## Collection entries
◆ ◆ ◆ ◆ ◆

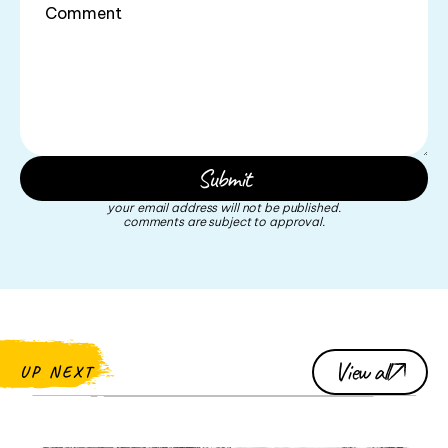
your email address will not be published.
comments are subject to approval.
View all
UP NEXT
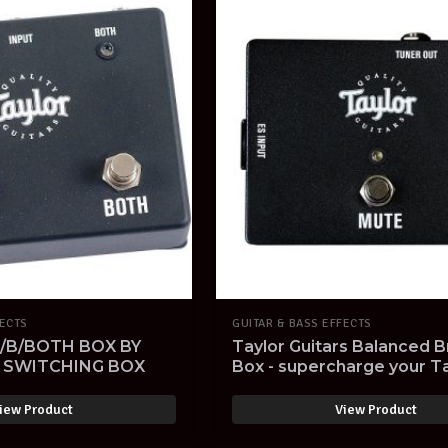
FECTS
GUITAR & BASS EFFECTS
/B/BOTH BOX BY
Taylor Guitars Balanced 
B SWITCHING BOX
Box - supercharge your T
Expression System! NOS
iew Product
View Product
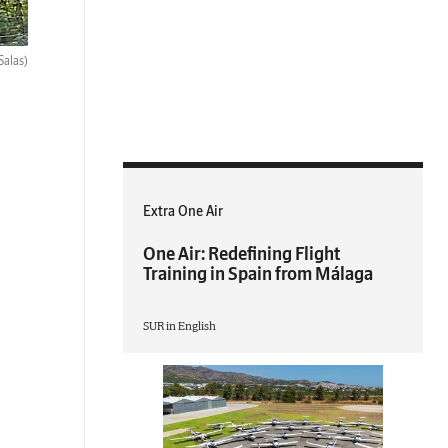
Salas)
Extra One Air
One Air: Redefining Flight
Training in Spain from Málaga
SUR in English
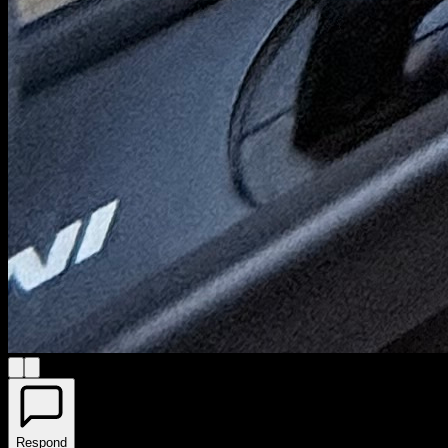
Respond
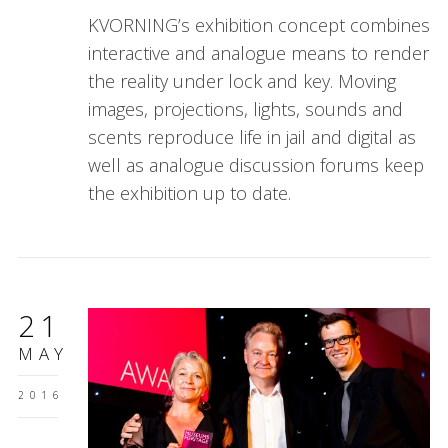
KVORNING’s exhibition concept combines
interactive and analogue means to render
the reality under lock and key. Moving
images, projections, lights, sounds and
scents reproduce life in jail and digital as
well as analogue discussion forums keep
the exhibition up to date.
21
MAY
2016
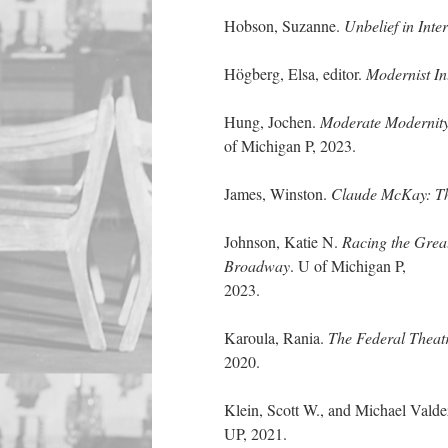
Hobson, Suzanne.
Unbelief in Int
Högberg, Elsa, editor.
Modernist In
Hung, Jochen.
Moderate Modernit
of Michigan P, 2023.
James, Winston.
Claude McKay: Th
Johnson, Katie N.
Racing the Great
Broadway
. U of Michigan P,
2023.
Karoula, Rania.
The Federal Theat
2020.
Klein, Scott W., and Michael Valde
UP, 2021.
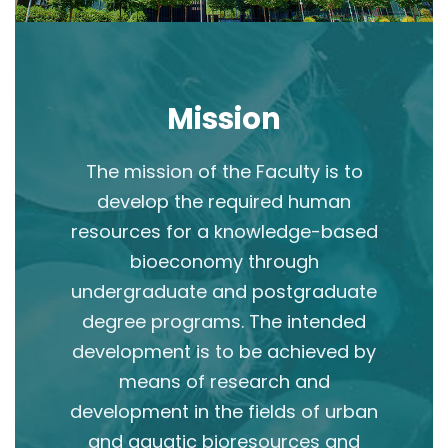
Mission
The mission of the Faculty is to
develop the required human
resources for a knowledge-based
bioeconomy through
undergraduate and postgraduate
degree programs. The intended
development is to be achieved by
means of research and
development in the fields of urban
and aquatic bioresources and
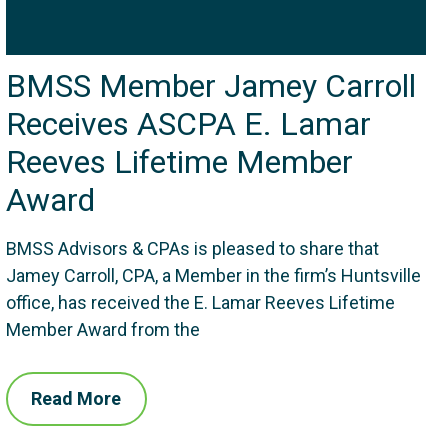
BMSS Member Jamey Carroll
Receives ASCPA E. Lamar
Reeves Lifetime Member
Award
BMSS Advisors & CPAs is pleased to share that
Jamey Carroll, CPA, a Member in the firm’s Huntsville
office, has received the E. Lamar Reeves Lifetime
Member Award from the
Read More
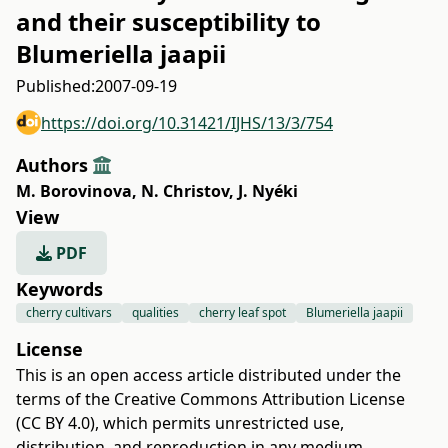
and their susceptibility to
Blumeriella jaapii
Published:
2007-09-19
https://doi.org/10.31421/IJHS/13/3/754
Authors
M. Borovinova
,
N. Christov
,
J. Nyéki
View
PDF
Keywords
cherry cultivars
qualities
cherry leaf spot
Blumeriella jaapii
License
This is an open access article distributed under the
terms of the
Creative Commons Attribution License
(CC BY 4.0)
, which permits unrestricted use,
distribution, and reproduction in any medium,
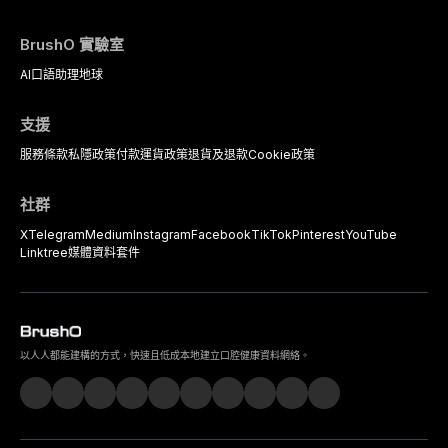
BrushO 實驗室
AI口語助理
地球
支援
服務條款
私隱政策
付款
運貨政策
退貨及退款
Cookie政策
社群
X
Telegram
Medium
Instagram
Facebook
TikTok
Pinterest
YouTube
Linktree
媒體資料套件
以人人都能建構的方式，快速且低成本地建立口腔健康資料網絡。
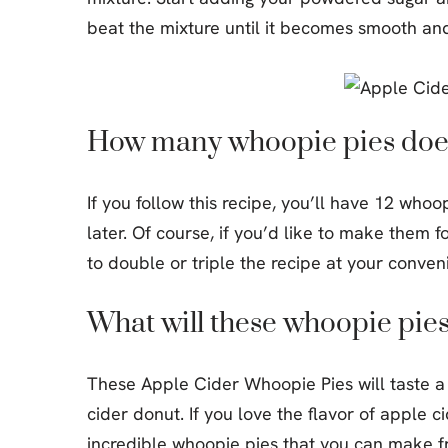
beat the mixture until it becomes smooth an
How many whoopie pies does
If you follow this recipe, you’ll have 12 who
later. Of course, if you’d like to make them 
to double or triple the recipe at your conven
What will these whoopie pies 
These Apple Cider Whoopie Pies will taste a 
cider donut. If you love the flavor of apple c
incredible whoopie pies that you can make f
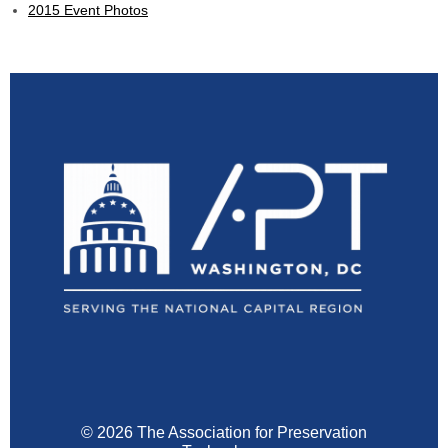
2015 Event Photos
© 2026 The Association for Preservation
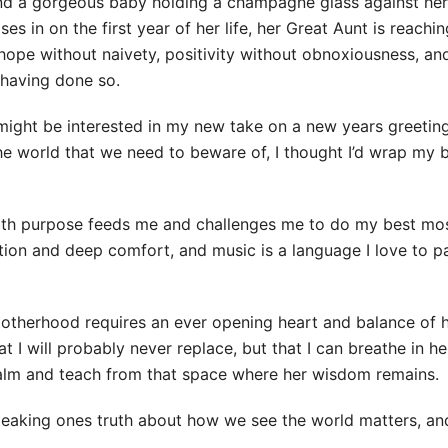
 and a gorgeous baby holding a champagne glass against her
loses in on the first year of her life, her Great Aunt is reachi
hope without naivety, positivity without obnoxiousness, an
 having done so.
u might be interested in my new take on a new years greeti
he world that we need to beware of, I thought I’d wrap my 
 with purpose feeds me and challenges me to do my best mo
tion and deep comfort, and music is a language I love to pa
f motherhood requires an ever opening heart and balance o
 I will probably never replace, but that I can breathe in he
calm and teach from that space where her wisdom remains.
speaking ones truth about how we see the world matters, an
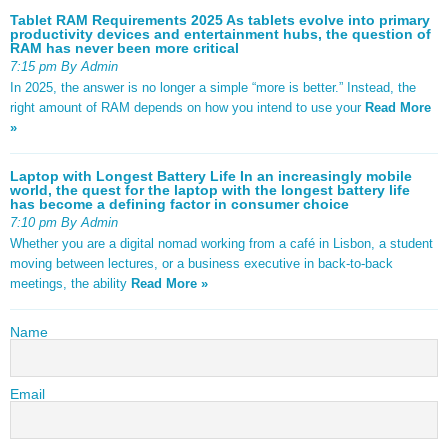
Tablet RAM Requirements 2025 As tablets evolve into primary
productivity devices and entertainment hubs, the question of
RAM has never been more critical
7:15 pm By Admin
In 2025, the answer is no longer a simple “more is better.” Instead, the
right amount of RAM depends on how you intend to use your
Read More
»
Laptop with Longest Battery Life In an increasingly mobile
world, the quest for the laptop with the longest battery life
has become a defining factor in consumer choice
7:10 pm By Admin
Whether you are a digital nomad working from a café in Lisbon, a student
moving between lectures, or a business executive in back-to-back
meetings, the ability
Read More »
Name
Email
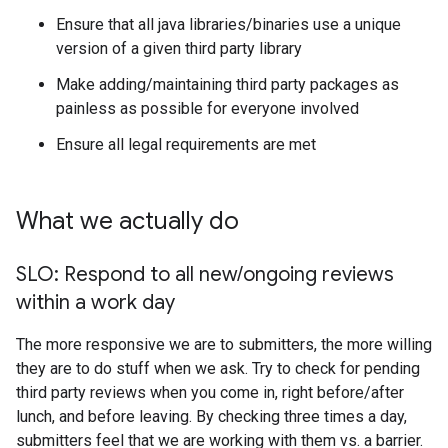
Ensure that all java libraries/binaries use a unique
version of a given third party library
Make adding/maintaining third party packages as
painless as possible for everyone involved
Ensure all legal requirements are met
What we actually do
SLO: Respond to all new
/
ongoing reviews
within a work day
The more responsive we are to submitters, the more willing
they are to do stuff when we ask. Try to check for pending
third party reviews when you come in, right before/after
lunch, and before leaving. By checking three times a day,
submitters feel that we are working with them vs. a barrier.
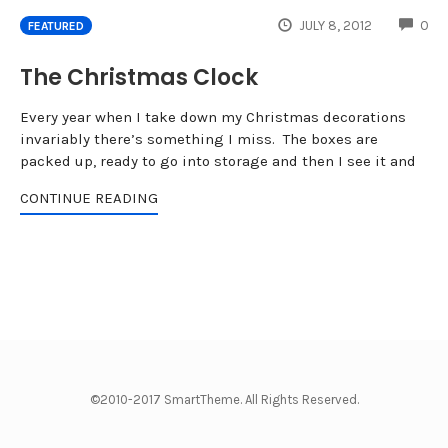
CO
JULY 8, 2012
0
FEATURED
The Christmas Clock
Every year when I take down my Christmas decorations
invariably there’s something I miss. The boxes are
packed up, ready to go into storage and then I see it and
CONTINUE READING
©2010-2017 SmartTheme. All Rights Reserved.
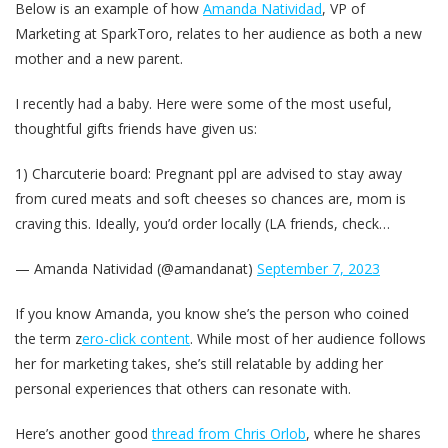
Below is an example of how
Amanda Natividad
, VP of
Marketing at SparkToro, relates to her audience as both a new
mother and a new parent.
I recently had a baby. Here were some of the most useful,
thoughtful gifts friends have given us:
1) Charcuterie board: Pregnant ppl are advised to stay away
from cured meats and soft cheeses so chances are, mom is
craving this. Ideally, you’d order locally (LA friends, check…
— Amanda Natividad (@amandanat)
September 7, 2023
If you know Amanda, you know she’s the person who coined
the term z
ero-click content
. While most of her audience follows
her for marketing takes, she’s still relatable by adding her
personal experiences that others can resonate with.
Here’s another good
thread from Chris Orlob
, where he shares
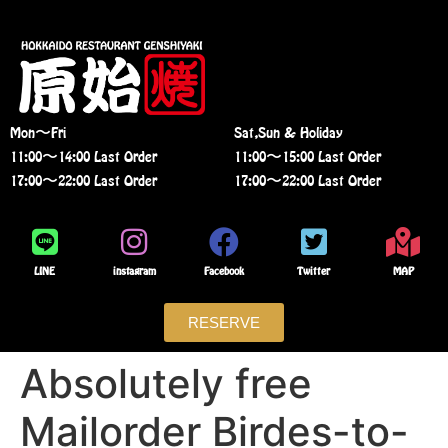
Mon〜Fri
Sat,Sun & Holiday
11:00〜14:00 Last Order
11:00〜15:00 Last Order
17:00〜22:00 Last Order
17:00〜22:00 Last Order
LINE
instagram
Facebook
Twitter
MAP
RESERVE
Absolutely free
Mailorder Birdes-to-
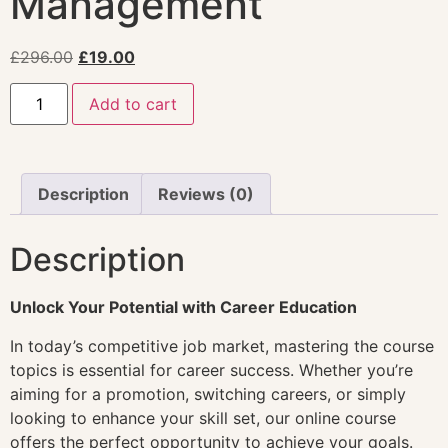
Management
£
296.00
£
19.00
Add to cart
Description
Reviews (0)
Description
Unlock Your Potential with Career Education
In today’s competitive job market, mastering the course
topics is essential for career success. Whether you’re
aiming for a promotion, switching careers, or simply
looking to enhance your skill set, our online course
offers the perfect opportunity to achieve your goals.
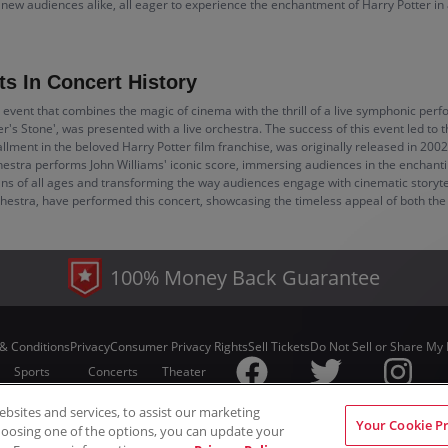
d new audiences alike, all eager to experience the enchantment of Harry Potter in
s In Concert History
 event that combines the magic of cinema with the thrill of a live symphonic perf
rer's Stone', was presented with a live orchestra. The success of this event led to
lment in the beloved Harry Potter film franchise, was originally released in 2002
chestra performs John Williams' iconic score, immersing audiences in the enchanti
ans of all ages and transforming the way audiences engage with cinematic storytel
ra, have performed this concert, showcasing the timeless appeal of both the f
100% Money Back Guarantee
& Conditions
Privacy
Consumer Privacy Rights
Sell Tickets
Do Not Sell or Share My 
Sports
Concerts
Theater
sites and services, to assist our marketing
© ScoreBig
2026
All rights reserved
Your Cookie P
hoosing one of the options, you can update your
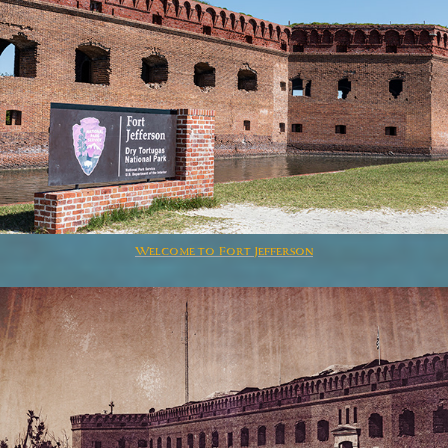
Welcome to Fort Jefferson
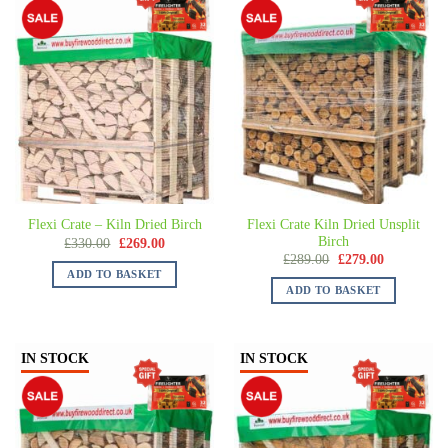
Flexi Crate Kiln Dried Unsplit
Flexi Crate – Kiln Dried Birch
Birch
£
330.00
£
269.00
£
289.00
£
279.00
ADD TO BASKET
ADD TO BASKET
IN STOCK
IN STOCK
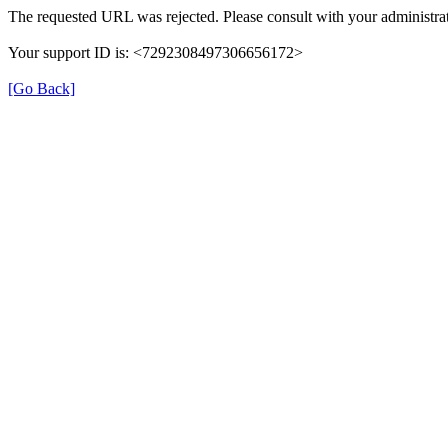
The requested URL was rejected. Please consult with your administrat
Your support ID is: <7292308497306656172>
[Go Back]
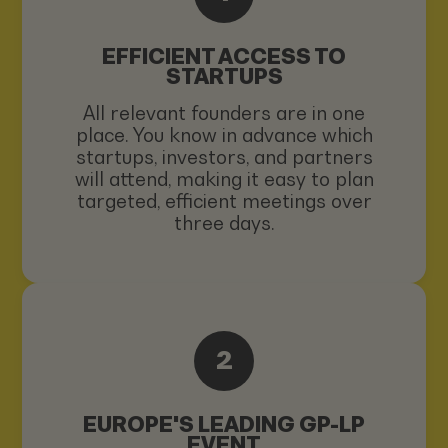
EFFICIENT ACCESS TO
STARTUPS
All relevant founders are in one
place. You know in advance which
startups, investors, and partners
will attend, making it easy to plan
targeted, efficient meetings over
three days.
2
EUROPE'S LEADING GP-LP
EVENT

◆ ◆ ◆ ◆ ◆

## Exercise directions
Would you write out all of the data exactly as it stands, without the pictures?

## Your solution
your email address will not be published.
comments are subject to approval.
View all
UP NEXT
FECTS
GUITAR & BASS EFFECTS
/B/BOTH BOX BY
Taylor Guitars Balanced 
B SWITCHING BOX
Box - supercharge your T
Expression System! NOS
iew Product
View Product
Salas)
Extra One Air
One Air: Redefining Flight
Training in Spain from Málaga
SUR in English
Respond
KVORNING’s exhibition concept combines
interactive and analogue means to render
the reality under lock and key. Moving
images, projections, lights, sounds and
scents reproduce life in jail and digital as
well as analogue discussion forums keep
the exhibition up to date.
21
MAY
2016
Hobson, Suzanne.
Unbelief in Int
Högberg, Elsa, editor.
Modernist In
Hung, Jochen.
Moderate Modernit
of Michigan P, 2023.
James, Winston.
Claude McKay: Th
Johnson, Katie N.
Racing the Great
Broadway
. U of Michigan P,
2023.
Karoula, Rania.
The Federal Theat
2020.
Klein, Scott W., and Michael Valde
UP, 2021.
Mission
The mission of the Faculty is to
develop the required human
resources for a knowledge-based
bioeconomy through
undergraduate and postgraduate
degree programs. The intended
development is to be achieved by
means of research and
development in the fields of urban
and aquatic bioresources and
BMSS Member Jamey Carroll
Receives ASCPA E. Lamar
Reeves Lifetime Member
Award
BMSS Advisors & CPAs is pleased to share that
Jamey Carroll, CPA, a Member in the firm’s Huntsville
office, has received the E. Lamar Reeves Lifetime
Member Award from the
Read More
and their susceptibility to
Blumeriella jaapii
Published:
2007-09-19
https://doi.org/10.31421/IJHS/13/3/754
Authors
M. Borovinova
,
N. Christov
,
J. Nyéki
View
PDF
Keywords
cherry cultivars
qualities
cherry leaf spot
Blumeriella jaapii
License
This is an open access article distributed under the
terms of the
Creative Commons Attribution License
(CC BY 4.0)
, which permits unrestricted use,
distribution, and reproduction in any medium,
BrushO 實驗室
AI口語助理
地球
支援
服務條款
私隱政策
付款
運貨政策
退貨及退款
Cookie政策
社群
X
Telegram
Medium
Instagram
Facebook
TikTok
Pinterest
YouTube
Linktree
媒體資料套件
以人人都能建構的方式，快速且低成本地建立口腔健康資料網絡。
beat the mixture until it becomes smooth an
How many whoopie pies does
If you follow this recipe, you’ll have 12 who
later. Of course, if you’d like to make them 
to double or triple the recipe at your conven
What will these whoopie pies 
These Apple Cider Whoopie Pies will taste a 
cider donut. If you love the flavor of apple c
incredible whoopie pies that you can make f
2015 Event Photos
© 2026 The Association for Preservation
 and a gorgeous baby holding a champagne glass against her
loses in on the first year of her life, her Great Aunt is reachi
hope without naivety, positivity without obnoxiousness, an
 having done so.
u might be interested in my new take on a new years greeti
he world that we need to beware of, I thought I’d wrap my 
 with purpose feeds me and challenges me to do my best mo
tion and deep comfort, and music is a language I love to pa
f motherhood requires an ever opening heart and balance o
 I will probably never replace, but that I can breathe in he
calm and teach from that space where her wisdom remains.
speaking ones truth about how we see the world matters, an
Tablet RAM Requirements 2025 As tablets evolve into primary
productivity devices and entertainment hubs, the question of
RAM has never been more critical
7:15 pm By Admin
In 2025, the answer is no longer a simple “more is better.” Instead, the
right amount of RAM depends on how you intend to use your
Read More
»
Laptop with Longest Battery Life In an increasingly mobile
world, the quest for the laptop with the longest battery life
has become a defining factor in consumer choice
7:10 pm By Admin
Whether you are a digital nomad working from a café in Lisbon, a student
moving between lectures, or a business executive in back-to-back
meetings, the ability
Read More »
Name
Email
Ensure that all java libraries/binaries use a unique
version of a given third party library
Make adding/maintaining third party packages as
painless as possible for everyone involved
Ensure all legal requirements are met
What we actually do
SLO: Respond to all new
/
ongoing reviews
within a work day
The more responsive we are to submitters, the more willing
they are to do stuff when we ask. Try to check for pending
third party reviews when you come in, right before/after
lunch, and before leaving. By checking three times a day,
submitters feel that we are working with them vs. a barrier.
CO
JULY 8, 2012
0
FEATURED
The Christmas Clock
Every year when I take down my Christmas decorations
invariably there’s something I miss. The boxes are
packed up, ready to go into storage and then I see it and
CONTINUE READING
©2010-2017 SmartTheme. All Rights Reserved.
Below is an example of how
Amanda Natividad
, VP of
Marketing at SparkToro, relates to her audience as both a new
mother and a new parent.
I recently had a baby. Here were some of the most useful,
thoughtful gifts friends have given us:
1) Charcuterie board: Pregnant ppl are advised to stay away
from cured meats and soft cheeses so chances are, mom is
craving this. Ideally, you’d order locally (LA friends, check…
— Amanda Natividad (@amandanat)
September 7, 2023
If you know Amanda, you know she’s the person who coined
the term z
ero-click content
. While most of her audience follows
her for marketing takes, she’s still relatable by adding her
personal experiences that others can resonate with.
Here’s another good
thread from Chris Orlob
, where he shares
Mon〜Fri
Sat,Sun & Holiday
11:00〜14:00 Last Order
11:00〜15:00 Last Order
17:00〜22:00 Last Order
17:00〜22:00 Last Order
LINE
instagram
Facebook
Twitter
MAP
RESERVE
Absolutely free
Mailorder Birdes-to-
Management
£
296.00
£
19.00
Add to cart
Description
Reviews (0)
Description
Unlock Your Potential with Career Education
In today’s competitive job market, mastering the course
topics is essential for career success. Whether you’re
aiming for a promotion, switching careers, or simply
looking to enhance your skill set, our online course
offers the perfect opportunity to achieve your goals.
d new audiences alike, all eager to experience the enchantment of Harry Potter in
s In Concert History
 event that combines the magic of cinema with the thrill of a live symphonic perf
rer's Stone', was presented with a live orchestra. The success of this event led to
lment in the beloved Harry Potter film franchise, was originally released in 2002
chestra performs John Williams' iconic score, immersing audiences in the enchanti
ans of all ages and transforming the way audiences engage with cinematic storytel
ra, have performed this concert, showcasing the timeless appeal of both the f
100% Money Back Guarantee
& Conditions
Privacy
Consumer Privacy Rights
Sell Tickets
Do Not Sell or Share My 
Sports
Concerts
Theater
sites and services, to assist our marketing
© ScoreBig
2026
All rights reserved
Your Cookie P
hoosing one of the options, you can update your
Welcome to Fort Jefferson
Flexi Crate Kiln Dried Unsplit
Flexi Crate – Kiln Dried Birch
Birch
£
330.00
£
269.00
£
289.00
£
279.00
ADD TO BASKET
ADD TO BASKET
IN STOCK
IN STOCK
The requested URL was rejected. Please consult with your administrat
Your support ID is: <7292308497306656172>
[Go Back]
EFFICIENT ACCESS TO
STARTUPS
All relevant founders are in one
place. You know in advance which
startups, investors, and partners
will attend, making it easy to plan
targeted, efficient meetings over
three days.
2
EUROPE'S LEADING GP-LP
EVENT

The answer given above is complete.